TKİ-Hümas Genel Koordinatörü Nihat Ölmez ise son 5 yıldır kömürü sadece
yakmakla kalmadıklarını ayna zamanda da damıttıklarını söyledi.
Gelişmiş ülkelerin kömürle ilgili teknolojik çalışmalarını yakından takip
ettiklerini ve AR-GE çalışmaları yaptıklarını ifade eden Ölmez, Hümas'ın
üretiminde de ABD'li bir firma ile ortak çalıştıklarını anlattı.

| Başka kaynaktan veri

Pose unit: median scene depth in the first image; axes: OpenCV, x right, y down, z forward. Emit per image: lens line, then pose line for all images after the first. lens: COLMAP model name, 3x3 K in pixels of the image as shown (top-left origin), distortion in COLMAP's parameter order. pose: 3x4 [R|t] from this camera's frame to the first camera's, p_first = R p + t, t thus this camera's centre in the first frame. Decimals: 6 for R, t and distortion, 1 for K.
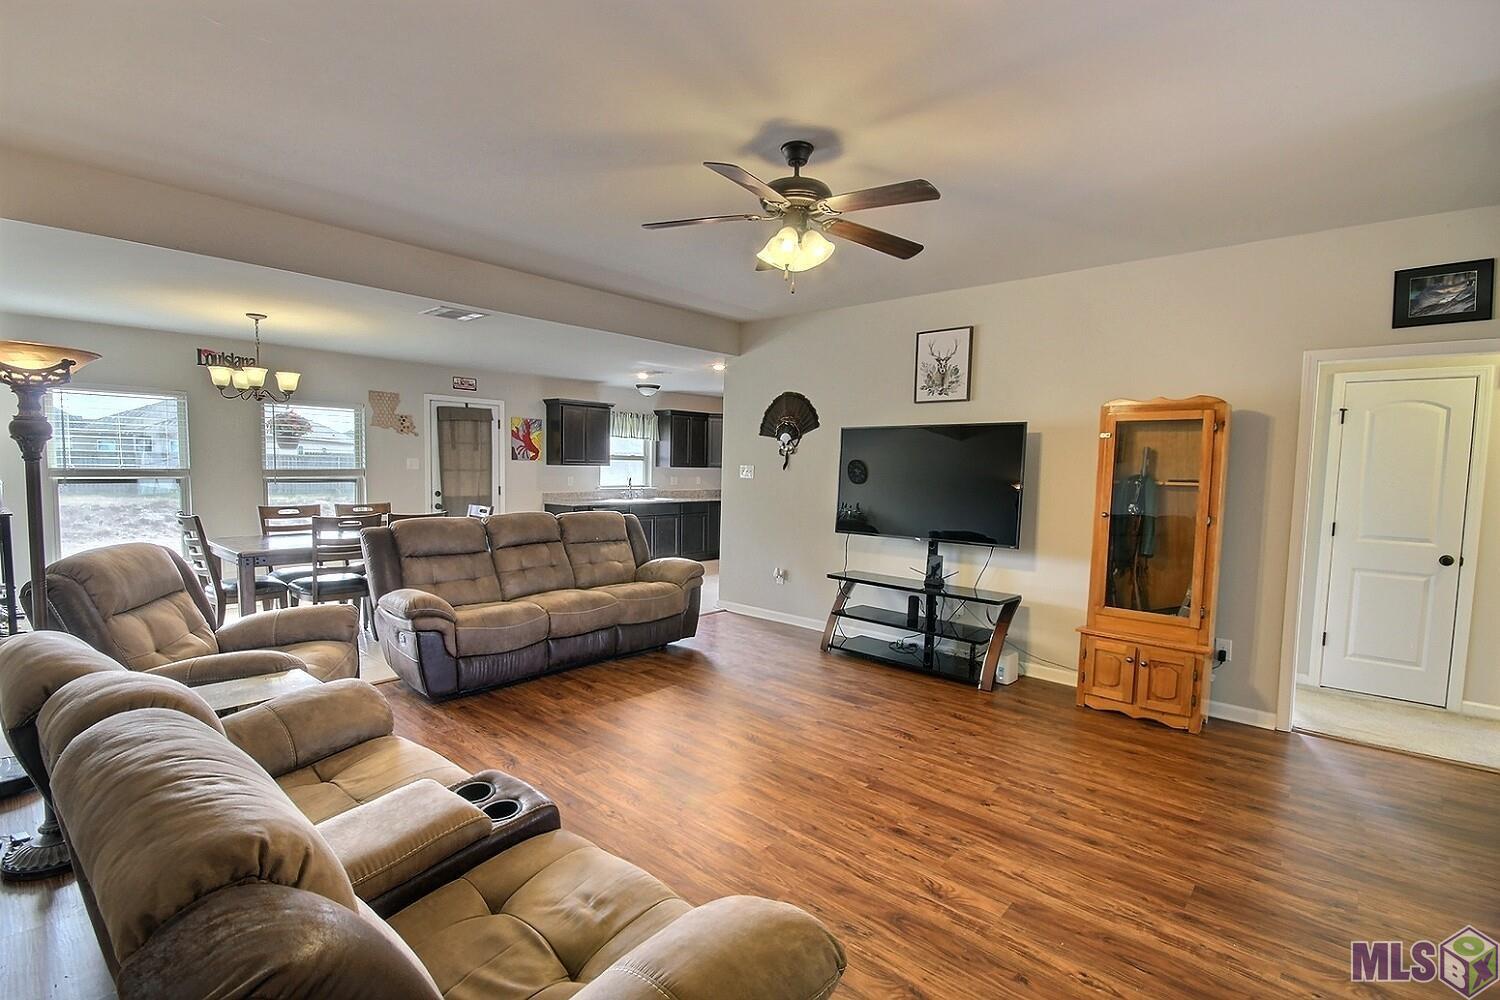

Ölmez, TKİ-Hümas'ın 2009 yılında piyasaya sürdüklerini anımsatarak, şöyle
devam etti:
''Her gelişmekte olan ya da az gelişmiş ülkede olduğu gibi mevzuatları
hazırlanmadan bir ürünü ürütmeye başlarsanız o aralıktaki boşluğu hemen merdiven
altı üretim dolduruyor. Biz Hümas'ı ürettiğimizde analiz için 3 farklı
laboratuvara gönderdik. Bu 3 laboratuvardan da 3 ayrı sonuç geldi. Anladık ki
laboratuvarlarda hümik asit tahlilleri sağlıklı yapılamıyor. Üstelik piyasadaki
toprak düzenleyicilerin yüzde 90'ın da gerçekten hümik asit yok. Şekerli suya
karbon damlatıp laboratuvara götürseniz hümik asit raporu alabiliyorsunuz.
Yurtdışından gelenlerin birçoğunda da selüloz fabrikalarının atıkları var.''
Hümik asit analizlerini suistimale açık ortamdan kurtarmak için
çalıştıklarını vurgulayan Ölmez, hümik asidin analiz yöntemleriyle ilgili
bilimsel bir toplantı düzenlediklerini, 2011 Haziran ayında ''Türkiye Hümik
Maddeler Kongresi'ni düzenleyeceklerini kaydetti. Ölmez, Bor Enstitüsü gibi Hümik
Asit Enstitüsü kurulmasını da hedeflediklerini sözlerine ekledi.